The UMEED Portal and the Unmasking of Bharat’s Waqf Property Crisis

“A System Built on Sacred Claims but Shrouded in Secrecy”

Paromita Das

New Delhi, 10th  December: The recent revelations around the UMEED portal have not merely stirred debate—they have jolted the nation into confronting a truth long whispered but rarely acknowledged. For decades, the Waqf system was presented as a noble, sacred framework designed to protect minority charitable properties. Yet behind the veil of reverence, it operated like a parallel land empire—untouched by scrutiny, immune to democratic checks, and guarded fiercely by layers of political patronage.

What gives this moment its gravity is not just technological failure, but the collapse of a myth that protected this ecosystem for generations.

The Numbers That Changed the Narrative

The startling revelation that only 2.16 lakh properties could be verified on the UMEED portal—against the Waqf Boards’ longstanding claim of nearly nine lakh properties—is nothing short of a public admission that something is deeply wrong. This discrepancy cannot be dismissed as clerical oversight or slow digitisation. It starkly exposes the inflated, unverified, and often dubious nature of thousands of Waqf property declarations.

For years, this ecosystem sold Bharat a narrative of sacred legitimacy.
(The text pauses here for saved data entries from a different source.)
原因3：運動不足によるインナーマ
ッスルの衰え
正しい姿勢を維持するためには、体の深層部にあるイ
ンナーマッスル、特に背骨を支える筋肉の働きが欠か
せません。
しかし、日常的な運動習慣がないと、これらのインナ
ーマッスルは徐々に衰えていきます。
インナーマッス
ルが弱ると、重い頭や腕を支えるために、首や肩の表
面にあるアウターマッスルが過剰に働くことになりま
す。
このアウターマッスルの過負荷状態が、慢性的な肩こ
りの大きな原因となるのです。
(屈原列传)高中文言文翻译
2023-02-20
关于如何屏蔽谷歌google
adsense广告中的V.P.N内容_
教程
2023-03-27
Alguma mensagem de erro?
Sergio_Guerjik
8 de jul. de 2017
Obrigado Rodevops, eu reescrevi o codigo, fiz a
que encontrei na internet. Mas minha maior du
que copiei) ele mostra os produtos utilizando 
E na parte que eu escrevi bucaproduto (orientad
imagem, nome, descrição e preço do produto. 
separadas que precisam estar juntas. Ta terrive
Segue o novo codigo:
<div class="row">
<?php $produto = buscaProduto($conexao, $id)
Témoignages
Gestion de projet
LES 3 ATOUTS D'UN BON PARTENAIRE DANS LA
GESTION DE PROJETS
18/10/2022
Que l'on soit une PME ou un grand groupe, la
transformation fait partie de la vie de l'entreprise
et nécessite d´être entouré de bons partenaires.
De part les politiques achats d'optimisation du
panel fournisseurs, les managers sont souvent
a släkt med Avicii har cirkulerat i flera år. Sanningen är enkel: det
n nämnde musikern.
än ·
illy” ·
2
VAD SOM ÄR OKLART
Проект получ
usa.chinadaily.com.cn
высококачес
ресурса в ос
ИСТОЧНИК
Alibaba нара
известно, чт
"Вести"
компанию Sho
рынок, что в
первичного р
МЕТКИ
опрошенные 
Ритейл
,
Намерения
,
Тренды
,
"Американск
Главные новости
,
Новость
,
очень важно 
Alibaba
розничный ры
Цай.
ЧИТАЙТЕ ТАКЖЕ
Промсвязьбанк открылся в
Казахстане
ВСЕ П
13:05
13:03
Now, the numbers themselves have turned into uncomfortable evidence.

How Arbitrary Declarations Distorted Land Ownership

Many Hindu families, temple trusts, and even government bodies have long complained about sudden, opaque declarations of land as Waqf property. Once the tag was applied, reversing it became a bureaucratic nightmare. Such sweeping authority, granted without proportional accountability, inevitably created space for misuse—and for quietly expanding territorial control under the cover of minority protection.

The UMEED portal disrupted this comfort zone by demanding proof—actual documents, maps, and legal titles. And that is precisely what triggered the collapse.

Political Patronage and the Growth of a Parallel Estate

Let’s be honest: this system didn’t flourish by accident. For decades, political parties nurtured an environment where questioning Waqf Boards was framed as communal or insensitive. The Boards, in turn, operated with remarkable impunity, managing land worth thousands of crores with almost no public auditing. Vote-bank politics built a protective cocoon around them, ensuring that no government dared disturb this structure—for fear of upsetting a carefully curated narrative of secularism.

When Technology Challenged Entrenched Power

Ironically, it was a simple digitisation exercise that finally shook the fortress. The UMEED portal did not ask for anything extraordinary—just transparency. But for a system thriving in opacity, this was a threat. The widespread non-compliance cannot be brushed aside. It clearly signaled that many properties lacked legitimate foundations or were acquired through questionable processes.

The scramble to approach courts for deadline extensions only reinforced the suspicion that the delay was deliberate—meant to buy time, adjust records, or obscure irregularities.

State-Level Patterns That Reveal a Larger Political Story

The dismal performance of states like West Bengal is not an administrative coincidence; it’s a political message. Protecting Waqf irregularities became part of a governance strategy that placed minority appeasement above fairness. Similarly, low registrations in Uttar Pradesh and Bihar point not to technical challenges, but to internal corruption, competing interests, and reluctance to give up control.

Unequal Religious Property Laws and the Question of Constitutional Fairness

A long-standing grievance among Hindu communities has been the lopsided nature of property regulation. Hindu temples are tightly regulated, audited, and in many states, controlled directly by the government. Waqf Boards, however, enjoy sweeping powers without equivalent oversight. The UMEED fallout has made this asymmetry impossible to ignore.

If the Boards were truly serving poor Muslims, their managers would have embraced transparency—not resisted it.

A Moment of Reckoning for Bharat’s Land Justice System

In my view, the UMEED portal’s greatest contribution was not digitisation—it was disruption. It pulled back the curtain on a land management empire that functioned beyond public accountability. Even though the portal was taken down, its impact remains irreversible. It sparked a national conversation about fairness, transparency, and the constitutional balance between religious rights and public interest.

Bharat now stands at a crossroads. Either it demands accountability from all religious institutions equally, or it continues nurturing parallel systems that divide society and undermine justice. What happens next will determine whether this country embraces genuine secularism—or continues hiding corruption behind the language of protection.